(Collected data entries)
Segment Open

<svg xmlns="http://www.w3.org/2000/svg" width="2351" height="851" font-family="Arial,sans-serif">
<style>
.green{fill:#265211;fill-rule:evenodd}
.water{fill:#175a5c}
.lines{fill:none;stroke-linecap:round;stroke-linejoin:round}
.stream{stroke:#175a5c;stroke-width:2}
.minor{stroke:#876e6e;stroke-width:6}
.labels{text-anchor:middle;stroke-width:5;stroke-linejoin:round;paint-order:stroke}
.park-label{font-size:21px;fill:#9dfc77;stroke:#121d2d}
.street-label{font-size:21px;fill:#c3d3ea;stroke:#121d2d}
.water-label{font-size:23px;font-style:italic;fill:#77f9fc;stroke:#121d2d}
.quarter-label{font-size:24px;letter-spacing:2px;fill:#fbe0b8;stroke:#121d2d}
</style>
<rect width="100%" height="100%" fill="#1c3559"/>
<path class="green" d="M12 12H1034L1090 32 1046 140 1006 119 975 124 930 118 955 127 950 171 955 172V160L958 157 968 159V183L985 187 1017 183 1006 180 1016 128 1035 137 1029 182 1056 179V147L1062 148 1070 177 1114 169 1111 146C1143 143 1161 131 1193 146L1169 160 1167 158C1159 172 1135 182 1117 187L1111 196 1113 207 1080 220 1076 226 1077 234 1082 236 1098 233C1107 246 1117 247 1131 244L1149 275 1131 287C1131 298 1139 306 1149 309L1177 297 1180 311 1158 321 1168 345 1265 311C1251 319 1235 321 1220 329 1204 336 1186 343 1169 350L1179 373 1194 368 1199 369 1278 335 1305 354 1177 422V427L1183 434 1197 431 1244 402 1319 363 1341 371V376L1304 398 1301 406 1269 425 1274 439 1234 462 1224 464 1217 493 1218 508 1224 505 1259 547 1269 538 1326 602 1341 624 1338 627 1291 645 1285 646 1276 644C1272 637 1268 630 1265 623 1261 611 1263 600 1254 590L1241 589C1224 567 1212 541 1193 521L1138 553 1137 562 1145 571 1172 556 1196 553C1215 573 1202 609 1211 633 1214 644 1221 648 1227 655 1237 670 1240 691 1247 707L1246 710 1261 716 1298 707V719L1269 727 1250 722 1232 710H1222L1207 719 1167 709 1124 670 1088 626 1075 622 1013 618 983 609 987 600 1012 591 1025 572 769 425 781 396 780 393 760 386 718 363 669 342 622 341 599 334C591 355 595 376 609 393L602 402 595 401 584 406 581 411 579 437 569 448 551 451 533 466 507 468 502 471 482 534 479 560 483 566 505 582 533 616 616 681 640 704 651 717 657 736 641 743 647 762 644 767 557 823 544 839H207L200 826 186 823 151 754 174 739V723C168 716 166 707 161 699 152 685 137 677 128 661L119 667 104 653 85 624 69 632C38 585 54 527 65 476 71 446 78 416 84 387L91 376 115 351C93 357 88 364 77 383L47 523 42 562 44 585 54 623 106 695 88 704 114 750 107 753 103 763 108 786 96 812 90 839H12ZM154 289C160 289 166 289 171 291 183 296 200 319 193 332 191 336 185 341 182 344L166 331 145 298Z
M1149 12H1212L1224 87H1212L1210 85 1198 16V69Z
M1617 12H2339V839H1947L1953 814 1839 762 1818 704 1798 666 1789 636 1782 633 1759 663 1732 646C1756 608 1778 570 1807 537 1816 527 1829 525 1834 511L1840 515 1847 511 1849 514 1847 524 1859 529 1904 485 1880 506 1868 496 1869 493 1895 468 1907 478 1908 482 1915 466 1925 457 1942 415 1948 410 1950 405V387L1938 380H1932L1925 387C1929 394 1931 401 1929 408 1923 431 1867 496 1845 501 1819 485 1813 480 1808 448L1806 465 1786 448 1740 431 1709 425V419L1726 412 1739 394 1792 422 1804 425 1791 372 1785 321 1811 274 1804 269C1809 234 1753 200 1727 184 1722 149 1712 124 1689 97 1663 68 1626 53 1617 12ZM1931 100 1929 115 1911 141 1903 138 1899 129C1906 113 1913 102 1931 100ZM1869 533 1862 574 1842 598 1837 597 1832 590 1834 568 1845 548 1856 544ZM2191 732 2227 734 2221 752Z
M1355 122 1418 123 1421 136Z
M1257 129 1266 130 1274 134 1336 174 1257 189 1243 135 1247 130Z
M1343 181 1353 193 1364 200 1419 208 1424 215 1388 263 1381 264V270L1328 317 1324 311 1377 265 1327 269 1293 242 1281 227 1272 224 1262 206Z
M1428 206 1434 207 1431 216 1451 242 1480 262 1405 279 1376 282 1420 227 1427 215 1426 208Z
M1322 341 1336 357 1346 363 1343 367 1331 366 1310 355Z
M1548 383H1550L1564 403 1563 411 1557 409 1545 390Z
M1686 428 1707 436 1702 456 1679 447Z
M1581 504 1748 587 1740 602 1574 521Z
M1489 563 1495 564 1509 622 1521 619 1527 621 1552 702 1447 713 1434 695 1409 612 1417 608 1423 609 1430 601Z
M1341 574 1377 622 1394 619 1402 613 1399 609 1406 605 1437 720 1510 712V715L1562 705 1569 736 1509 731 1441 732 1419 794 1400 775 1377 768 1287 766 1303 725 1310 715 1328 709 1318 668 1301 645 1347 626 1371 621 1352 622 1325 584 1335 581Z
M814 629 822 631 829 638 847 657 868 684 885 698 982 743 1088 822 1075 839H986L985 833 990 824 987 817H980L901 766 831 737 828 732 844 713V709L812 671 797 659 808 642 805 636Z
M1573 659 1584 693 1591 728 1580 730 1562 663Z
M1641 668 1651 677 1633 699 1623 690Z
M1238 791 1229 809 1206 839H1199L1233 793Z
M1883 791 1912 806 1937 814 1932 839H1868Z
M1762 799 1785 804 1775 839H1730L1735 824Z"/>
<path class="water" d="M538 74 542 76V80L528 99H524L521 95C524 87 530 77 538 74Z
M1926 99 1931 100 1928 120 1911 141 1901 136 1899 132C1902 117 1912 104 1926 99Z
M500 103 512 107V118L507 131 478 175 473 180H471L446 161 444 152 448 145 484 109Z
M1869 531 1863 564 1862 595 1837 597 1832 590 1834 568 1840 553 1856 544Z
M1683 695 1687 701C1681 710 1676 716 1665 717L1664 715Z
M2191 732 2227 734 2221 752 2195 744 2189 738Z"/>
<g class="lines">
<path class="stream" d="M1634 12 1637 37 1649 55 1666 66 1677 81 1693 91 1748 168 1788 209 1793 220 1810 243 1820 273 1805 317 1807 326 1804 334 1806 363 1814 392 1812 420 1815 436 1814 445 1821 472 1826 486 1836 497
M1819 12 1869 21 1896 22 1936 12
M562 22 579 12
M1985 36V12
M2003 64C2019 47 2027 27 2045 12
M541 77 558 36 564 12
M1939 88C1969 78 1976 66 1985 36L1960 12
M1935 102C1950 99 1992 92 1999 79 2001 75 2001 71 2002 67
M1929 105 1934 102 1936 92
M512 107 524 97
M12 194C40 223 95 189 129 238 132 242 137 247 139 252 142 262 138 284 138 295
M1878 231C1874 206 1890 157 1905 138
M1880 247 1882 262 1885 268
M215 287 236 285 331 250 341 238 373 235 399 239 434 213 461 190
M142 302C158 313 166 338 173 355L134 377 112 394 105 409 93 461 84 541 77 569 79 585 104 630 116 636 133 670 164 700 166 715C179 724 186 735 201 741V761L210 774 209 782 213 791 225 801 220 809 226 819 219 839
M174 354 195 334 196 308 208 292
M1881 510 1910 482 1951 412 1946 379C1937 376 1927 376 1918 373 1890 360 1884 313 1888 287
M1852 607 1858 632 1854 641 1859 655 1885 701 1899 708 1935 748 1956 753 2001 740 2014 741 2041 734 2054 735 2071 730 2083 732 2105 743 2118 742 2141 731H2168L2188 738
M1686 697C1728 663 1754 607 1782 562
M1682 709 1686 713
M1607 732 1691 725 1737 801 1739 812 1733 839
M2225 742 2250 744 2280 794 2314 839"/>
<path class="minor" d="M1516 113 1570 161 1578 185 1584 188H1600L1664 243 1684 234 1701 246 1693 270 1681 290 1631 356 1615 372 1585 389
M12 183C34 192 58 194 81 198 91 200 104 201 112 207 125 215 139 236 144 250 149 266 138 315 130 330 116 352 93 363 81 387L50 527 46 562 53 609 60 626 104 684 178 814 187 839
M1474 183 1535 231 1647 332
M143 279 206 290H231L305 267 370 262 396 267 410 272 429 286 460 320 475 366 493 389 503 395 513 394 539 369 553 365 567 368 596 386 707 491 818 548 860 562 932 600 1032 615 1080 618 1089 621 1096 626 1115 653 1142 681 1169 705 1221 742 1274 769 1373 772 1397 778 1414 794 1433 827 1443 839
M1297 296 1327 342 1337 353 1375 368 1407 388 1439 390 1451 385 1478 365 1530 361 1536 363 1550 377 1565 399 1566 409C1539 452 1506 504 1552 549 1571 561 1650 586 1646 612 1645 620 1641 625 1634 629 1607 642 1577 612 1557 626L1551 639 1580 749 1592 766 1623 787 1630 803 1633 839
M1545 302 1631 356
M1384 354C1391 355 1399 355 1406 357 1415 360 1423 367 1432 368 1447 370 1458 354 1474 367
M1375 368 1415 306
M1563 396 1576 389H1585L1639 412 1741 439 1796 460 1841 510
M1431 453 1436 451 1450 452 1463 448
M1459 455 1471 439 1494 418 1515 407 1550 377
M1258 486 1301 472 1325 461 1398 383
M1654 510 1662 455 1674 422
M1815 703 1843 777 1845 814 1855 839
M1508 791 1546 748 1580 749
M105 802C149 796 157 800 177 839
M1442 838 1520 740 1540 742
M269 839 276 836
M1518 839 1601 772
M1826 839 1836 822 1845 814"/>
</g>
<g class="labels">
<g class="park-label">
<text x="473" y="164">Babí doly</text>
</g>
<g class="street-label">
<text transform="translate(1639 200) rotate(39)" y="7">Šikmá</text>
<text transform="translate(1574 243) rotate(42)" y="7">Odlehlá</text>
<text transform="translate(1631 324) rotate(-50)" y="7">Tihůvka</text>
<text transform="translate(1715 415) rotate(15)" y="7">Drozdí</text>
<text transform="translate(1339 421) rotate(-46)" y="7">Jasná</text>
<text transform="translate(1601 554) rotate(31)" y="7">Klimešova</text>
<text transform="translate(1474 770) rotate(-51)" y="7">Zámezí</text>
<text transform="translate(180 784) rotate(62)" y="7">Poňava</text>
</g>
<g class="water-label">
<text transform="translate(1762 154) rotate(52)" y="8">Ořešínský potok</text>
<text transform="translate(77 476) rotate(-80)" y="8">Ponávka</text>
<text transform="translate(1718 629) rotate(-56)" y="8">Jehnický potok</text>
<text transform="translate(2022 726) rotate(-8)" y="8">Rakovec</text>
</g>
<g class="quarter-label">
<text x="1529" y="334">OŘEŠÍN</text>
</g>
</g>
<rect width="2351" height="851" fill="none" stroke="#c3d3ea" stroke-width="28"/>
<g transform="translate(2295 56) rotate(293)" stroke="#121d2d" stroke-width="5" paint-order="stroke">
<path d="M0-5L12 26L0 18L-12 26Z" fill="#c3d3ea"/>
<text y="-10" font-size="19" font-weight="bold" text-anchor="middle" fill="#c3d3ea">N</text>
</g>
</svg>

Segment Closed

▶ **Task item**
Across the records above, return every line that contains the word "lines".

▶ **The completed task**
.lines{fill:none;stroke-linecap:round;stroke-linejoin:round}
<g class="lines">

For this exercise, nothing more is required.